No. k is also a function of temperature. So when the temperature of the gas changes, the cp and cv values of the gas change which in effect changes the k value. In fact, the k value of an ideal gas decreases when the temperature increases. Let me explain further:
Note that k is also equal to the enthalpy divided by internal energy.
k = H/U = m*cp*T/m*cv*T = cp/cv
And the cp is equal to cv plus the specific gas constant.
H = U + PV
m*cp*T = m*cv*T + m*R*T
cp = cv + R
For k to be constant when there is a change in gas temperature, the ratio of gas enthalpy to the gas internal energy has to remain the same. This is improbable because the internal energy of a gas is actually more sensitive to temperature change than the gas enthalpy.

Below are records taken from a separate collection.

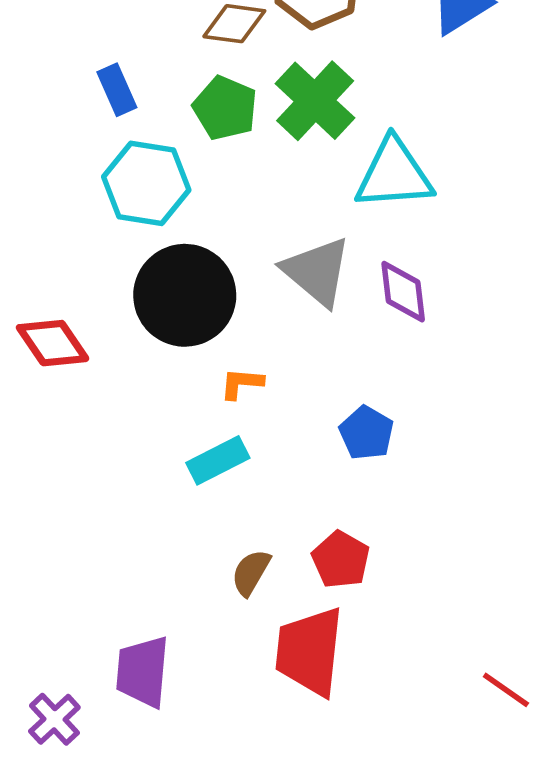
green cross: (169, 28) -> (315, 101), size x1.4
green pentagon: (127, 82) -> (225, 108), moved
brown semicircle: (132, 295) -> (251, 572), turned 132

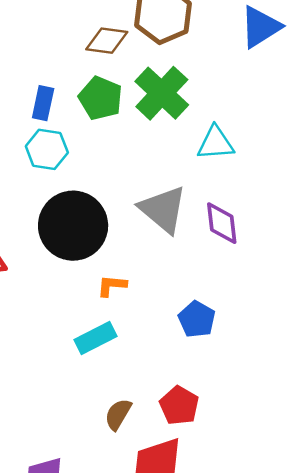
blue rectangle: (117, 90) -> (43, 103), moved, turned 36
cyan triangle: (394, 174) -> (216, 143), size x0.7
cyan hexagon: (146, 183) -> (47, 149), size x0.7

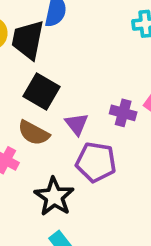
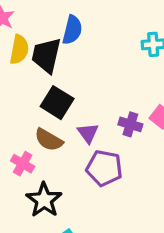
black star: (54, 197) -> (44, 200), moved

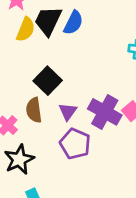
black trapezoid: (46, 55) -> (48, 21), moved
purple cross: (130, 124) -> (105, 112), size x1.6
brown semicircle: (49, 140) -> (34, 110), turned 40

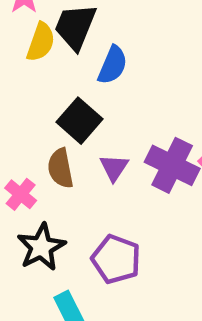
blue semicircle: (73, 23) -> (113, 65), moved
purple pentagon: (75, 144) -> (116, 259), moved

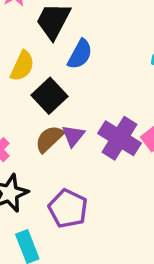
yellow semicircle: (41, 42) -> (22, 66), moved
brown semicircle: (60, 168) -> (49, 139), moved, turned 52

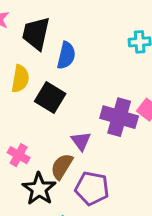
purple triangle: (73, 136) -> (81, 141), moved
brown semicircle: (49, 139) -> (62, 166), moved

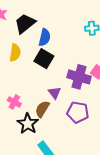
black trapezoid: (36, 34) -> (25, 23), turned 40
black square: (50, 98) -> (44, 59), moved
purple pentagon: (92, 188) -> (78, 112), moved

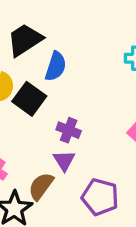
black square: (44, 59) -> (29, 99), moved
purple cross: (79, 77) -> (69, 130), moved, size x0.6

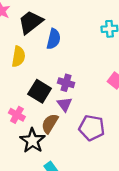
black square: (29, 99) -> (40, 91), moved

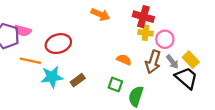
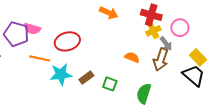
yellow cross: (145, 33) -> (153, 31), turned -32
pink circle: (165, 39) -> (180, 28), moved
gray arrow: (172, 62) -> (166, 44), moved
green square: (115, 84) -> (110, 84), moved

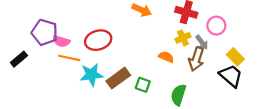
pink semicircle: (32, 29) -> (61, 41), moved
yellow cross: (153, 31) -> (183, 38), moved
brown rectangle: (86, 78) -> (118, 78), size x1.5

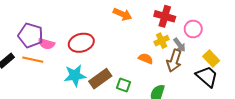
orange line: (69, 58) -> (33, 60), moved

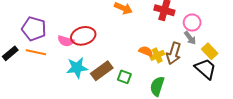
yellow cross: (162, 41) -> (157, 55), moved
pink semicircle: (46, 44) -> (66, 41), moved
gray arrow: (179, 45) -> (190, 38), moved

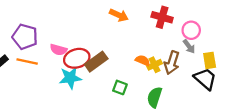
red ellipse: (83, 36) -> (77, 58), moved
yellow rectangle: (210, 51) -> (210, 60), turned 35
brown rectangle: (102, 71) -> (96, 62), moved

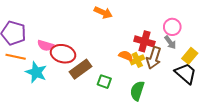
red cross: (162, 17) -> (144, 41), moved
red ellipse: (77, 58) -> (63, 54), turned 30
yellow rectangle: (210, 60) -> (190, 56), turned 49
brown rectangle: (96, 62) -> (81, 69), moved
cyan star: (70, 78) -> (36, 72), moved, turned 30

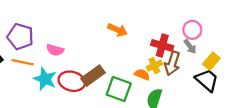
orange arrow: (103, 13) -> (118, 30), moved
red ellipse: (63, 54) -> (72, 81), moved
orange semicircle: (126, 56) -> (142, 75), moved
green square: (104, 82) -> (119, 89), size x1.6

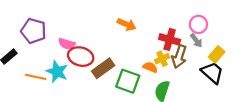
orange line: (23, 62) -> (36, 77), moved
red ellipse: (72, 81) -> (81, 57), moved

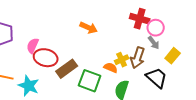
red cross: (170, 39) -> (140, 19), moved
pink semicircle: (67, 44) -> (33, 46), turned 98
cyan star: (57, 72) -> (29, 86), moved
black trapezoid: (212, 73) -> (157, 78), moved

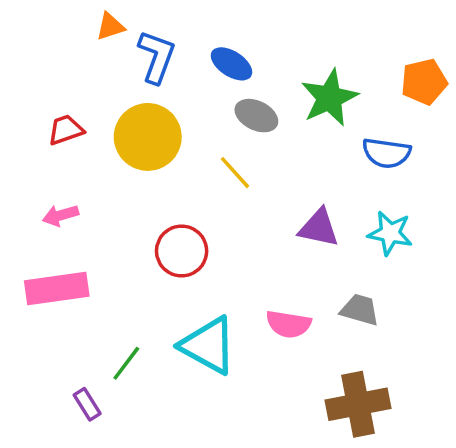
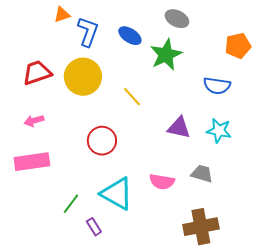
green star: (329, 98) -> (166, 55), moved
gray ellipse: (256, 116) -> (177, 19), moved
red trapezoid: (66, 130) -> (37, 73), size x1.4
purple rectangle: (87, 404) -> (94, 227), moved

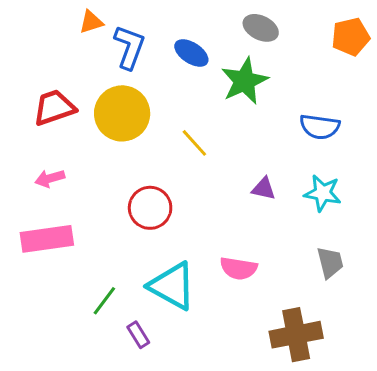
orange pentagon: (238, 46) -> (351, 37), moved
purple triangle: (179, 128) -> (264, 189), size x0.7
gray trapezoid: (202, 174) -> (330, 262), moved, turned 60

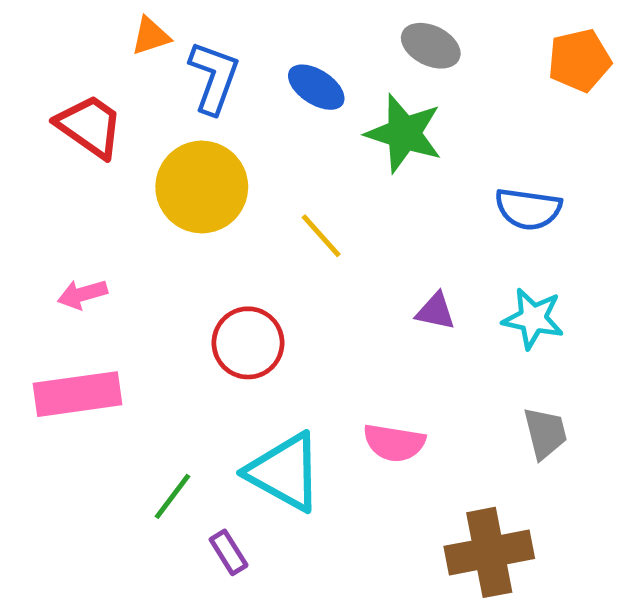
green star: (244, 81) -> (404, 133), turned -30
red trapezoid: (54, 108) -> (90, 126), moved, turned 54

Take for example superheated steam @ 10 barg & 400 deg C. You'll find that the cp = 2.12882 kJ/kg-K and Cv = 1.63738 kJ/kg-K, so k = 1.306 (Note that we are assuming that the superheated steam is an ideal gas. The actual k value is different (a bit smaller) as the steam compressibility factor has to be considered.) Now we increase the temperature to say 410 deg C, the new cp you will note is 2.14060 and the new cv is 1.64148 yeilding a new k value of 1.304.
Let's see refrigerant r-134a gas @ 150 psia & 150 deg F, the cp is 0.2518 Btu/lb-R & k is 1.1997. Now if the tem is reduced to say 110, the cp becomes 0.2697 & k becomes 1.2787.
Therefore to answer your question, if k is constant then the cp and cv values must be the same.